Best practices in creating Analytics Pipelines
12 minutes
This post discusses ETL (Extract, Transform, Load) best practices for deriving value from data through analytics and insights engineering. I’ll cover best practices for building robust data engineering pipelines in a dedicated post soon.
With the decreasing cost of cloud storage, companies now store vast amounts of data, aiming to extract value as needed. This enables engineering teams to develop complex analytics pipelines for reports, dashboards, AI, and business analysis. Data can address specific business use-cases, though this often involves a trade-off between complexity and readability in analytics pipelines and ETL processes.
Before embarking on any analytics project, a good analytics engineer should consider several key questions. For this discussion, we’ll assume that the raw data has already been ingested into a data warehouse or data lake.
Can I partition the source data on dates ?
For tables with events (transactions, user interactions, subscriptions/registrations with dates), it is always important to make a partitioned table before using.
This is the first step in the data model / data pipeline.
With partitioning, we can also think about how much time in the history we can delete. (for example, we can add new data / new partitions every day or week, and delete partitions 2 years in history)
For reference tables (such as tables with user data, products) without a column date, you can do a “full-refresh” every day. (full-refresh = recreate the table every day with all the data)
As a result, the first step in a data pipeline or data model is to provide the partitioned or unpartitioned data sources in the data warehouse. (e.g. BigQuery, Snowflake)
For event data, it is better to make incremental tables in which we add the latest data every day.
Nomenclature is important to identify the different data tables and views.

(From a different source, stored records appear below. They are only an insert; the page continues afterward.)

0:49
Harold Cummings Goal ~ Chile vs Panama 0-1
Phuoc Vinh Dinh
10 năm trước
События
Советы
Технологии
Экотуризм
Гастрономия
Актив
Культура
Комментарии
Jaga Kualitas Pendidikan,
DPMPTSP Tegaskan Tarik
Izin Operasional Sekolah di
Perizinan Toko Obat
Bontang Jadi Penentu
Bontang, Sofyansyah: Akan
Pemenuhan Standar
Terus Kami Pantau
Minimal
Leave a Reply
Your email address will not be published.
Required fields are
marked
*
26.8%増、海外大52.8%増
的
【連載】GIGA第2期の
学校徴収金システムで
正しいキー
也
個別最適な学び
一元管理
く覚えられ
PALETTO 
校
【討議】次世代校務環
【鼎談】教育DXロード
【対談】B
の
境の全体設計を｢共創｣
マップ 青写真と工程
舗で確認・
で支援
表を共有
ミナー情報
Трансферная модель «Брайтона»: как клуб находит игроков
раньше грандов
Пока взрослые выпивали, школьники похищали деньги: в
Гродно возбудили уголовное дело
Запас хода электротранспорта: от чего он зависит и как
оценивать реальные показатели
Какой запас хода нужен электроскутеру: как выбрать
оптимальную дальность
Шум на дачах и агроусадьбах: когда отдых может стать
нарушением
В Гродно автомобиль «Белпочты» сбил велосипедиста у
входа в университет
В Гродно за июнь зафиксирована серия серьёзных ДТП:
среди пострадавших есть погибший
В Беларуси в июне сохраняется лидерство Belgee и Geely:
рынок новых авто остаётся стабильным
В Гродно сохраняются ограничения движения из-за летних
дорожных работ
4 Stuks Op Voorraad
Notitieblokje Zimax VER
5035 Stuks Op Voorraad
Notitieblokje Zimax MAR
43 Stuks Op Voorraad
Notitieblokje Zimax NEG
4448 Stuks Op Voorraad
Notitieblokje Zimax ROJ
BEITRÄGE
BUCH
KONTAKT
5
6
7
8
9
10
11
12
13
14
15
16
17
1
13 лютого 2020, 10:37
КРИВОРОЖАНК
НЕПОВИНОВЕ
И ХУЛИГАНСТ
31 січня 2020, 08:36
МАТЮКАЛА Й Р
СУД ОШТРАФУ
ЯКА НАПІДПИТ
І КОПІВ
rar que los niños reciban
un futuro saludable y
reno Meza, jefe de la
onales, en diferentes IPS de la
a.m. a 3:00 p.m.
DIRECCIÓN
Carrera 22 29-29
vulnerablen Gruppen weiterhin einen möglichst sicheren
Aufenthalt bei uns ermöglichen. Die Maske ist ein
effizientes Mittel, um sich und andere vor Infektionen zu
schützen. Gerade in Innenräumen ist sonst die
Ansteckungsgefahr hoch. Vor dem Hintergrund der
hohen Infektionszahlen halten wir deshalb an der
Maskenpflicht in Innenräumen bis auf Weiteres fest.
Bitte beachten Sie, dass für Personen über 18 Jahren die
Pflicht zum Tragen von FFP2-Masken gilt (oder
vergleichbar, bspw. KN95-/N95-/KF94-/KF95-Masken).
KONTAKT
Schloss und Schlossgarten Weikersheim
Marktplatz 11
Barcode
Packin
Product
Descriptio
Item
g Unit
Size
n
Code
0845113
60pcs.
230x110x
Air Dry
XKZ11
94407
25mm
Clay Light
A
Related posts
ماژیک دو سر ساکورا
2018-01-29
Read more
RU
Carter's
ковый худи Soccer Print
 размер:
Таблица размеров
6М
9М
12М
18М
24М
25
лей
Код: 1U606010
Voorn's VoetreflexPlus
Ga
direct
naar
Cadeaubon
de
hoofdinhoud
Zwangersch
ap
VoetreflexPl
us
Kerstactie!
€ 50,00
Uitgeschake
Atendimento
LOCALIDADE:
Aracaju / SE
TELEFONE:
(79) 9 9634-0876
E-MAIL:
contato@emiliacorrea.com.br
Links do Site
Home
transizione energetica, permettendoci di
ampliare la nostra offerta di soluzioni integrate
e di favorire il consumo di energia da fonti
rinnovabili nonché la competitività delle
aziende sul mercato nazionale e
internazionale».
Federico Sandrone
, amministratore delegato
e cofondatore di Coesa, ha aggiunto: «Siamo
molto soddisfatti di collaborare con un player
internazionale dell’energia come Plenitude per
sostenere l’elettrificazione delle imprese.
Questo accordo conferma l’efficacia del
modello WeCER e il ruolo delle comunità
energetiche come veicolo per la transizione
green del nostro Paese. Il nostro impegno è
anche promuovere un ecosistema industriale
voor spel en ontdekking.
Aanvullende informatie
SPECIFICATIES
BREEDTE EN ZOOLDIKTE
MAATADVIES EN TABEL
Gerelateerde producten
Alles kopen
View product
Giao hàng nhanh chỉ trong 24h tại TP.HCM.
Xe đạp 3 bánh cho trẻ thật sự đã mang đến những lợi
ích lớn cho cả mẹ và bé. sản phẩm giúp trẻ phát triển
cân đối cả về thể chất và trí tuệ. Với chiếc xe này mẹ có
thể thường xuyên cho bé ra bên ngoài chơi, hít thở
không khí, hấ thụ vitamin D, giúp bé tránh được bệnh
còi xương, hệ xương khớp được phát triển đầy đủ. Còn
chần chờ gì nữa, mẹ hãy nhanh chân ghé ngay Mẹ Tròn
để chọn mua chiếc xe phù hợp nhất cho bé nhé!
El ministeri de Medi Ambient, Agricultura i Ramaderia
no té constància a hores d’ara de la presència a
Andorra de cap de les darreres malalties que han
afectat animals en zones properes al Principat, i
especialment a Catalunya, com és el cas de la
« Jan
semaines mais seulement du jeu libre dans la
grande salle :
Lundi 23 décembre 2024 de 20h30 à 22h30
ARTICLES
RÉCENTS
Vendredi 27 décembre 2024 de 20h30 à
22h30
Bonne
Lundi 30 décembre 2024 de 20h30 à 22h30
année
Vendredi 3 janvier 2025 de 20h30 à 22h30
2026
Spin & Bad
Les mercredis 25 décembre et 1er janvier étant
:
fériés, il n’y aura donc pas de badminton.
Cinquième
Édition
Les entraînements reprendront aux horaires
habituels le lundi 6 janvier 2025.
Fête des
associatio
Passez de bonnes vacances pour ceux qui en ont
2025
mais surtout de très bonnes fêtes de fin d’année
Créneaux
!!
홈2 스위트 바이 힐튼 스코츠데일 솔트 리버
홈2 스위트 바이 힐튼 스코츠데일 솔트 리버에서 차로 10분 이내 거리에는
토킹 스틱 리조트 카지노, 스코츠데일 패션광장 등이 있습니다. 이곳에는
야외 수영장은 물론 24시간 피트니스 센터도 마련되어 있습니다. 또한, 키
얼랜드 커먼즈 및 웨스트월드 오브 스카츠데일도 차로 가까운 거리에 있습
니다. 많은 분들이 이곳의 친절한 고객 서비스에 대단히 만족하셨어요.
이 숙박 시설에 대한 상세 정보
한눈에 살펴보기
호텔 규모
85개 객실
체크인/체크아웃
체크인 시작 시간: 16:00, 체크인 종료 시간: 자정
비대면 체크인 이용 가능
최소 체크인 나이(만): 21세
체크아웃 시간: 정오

TABLE_SOURCE or TABLE_RAW are good table names to identify the tables as raw / source tables.
2. Do I have duplicate rows in my table?
Now I have the source data in my data warehouse. Perhaps there are duplicates in the table.
The second step is to de-duplicate the source table.
You can change the data types for the columns here. This way, we are sure about the deduplication.
Maybe the same transaction is in the table today and yesterday, we can take the last line of today.
Or the same line is present twice in the data, we can take one of the two to have unique lines.
Once we have the unique rows in our table, we must create a primary key for the table.
For example, once on the unique rows in an interactions table, each interaction must have an interaction_id.
For example, once you have a table with users, each row must have a user_id.
For event tables, it is important to deduplicate on the last partitions and to add these partitions to the deduplicate table.
Now we have de-duplicated the data and casted columns to correct data types.
Table nomenclature is important, for example:
DATA _DEDUP / SOURCE _DEDUP
3. Do I need to filter or unify the tables?
Sometimes we don't need all the lines, we can filter unwanted data now.
For example, if I want data for only users in a certain country or only the purchases in the last one month, we can filter it in this step.
It's better to filter the data here than in the sources (step 1) because if we need data for users of countries or purchase history for 6 months, we don't need to recreate the new data sources or do a back-fill in the same source, because we will still find this data in our source tables. (step 1, 2) (back-fill = add old data to a table)
If I need to merge several tables into a single table because there are the same columns or the same data, I can do it here.
For example: I can combine different user interactions (impressions, purchases and clicks) into a single table of interactions
For example, I can combine the user data from two different tables because it is the same type of information.
We can also calculate the new columns here in this step.
You can also rename the columns if necessary.
It's better to do views here and not the tables, that way we can take advantage of the partitioned data tables that we did in the second step.
The tables and views that we have after the third step are the sources for all the analytics which we calculate from now on.
So in this step, we merge different tables into one if needed, calculate some new columns if needed, and rename columns based on the business and data analytics needed.
Nomenclature is important, for example:
DATA_VIEW / DATA_WAREHOUSE / DATA_CLEANED
4. Once we have created the source tables, deduplicate tables and views ready to use, we can create data models, data pipelines and complex KPIS / Insights / Analytics.
Before using the data, we are sure that we have all the right columns and data types, no duplicates, and incremental sources.
Now, for each new pipeline or KPI or analytics to calculate, we have the source data ready.
Before creating new pipelines or data models, you must now ask:
Which views / tables should I use?
Is the final table incremental? If yes, I must calculate the KPIs on the latest partitions and add it to the final table. Otherwise I have to use all the data
to create the table or view.
Which KPIs should I calculate? It is me or it is the client who will define the KPIs.
How many steps / tasks / data models I have to create before I create the table or final view? How can I explain each step in the pipeline.
Sometimes, it is good to create a dedicated dataset for each analytics pipeline. Like this, all the tables or views created by the pipeline are together in the same dataset.
The Analytics built are the last steps in the pipeline after storing and cleaning the data. It is important to document and understand the business or product requirements before we start using the cleaned data warehouse for building the analytics feature.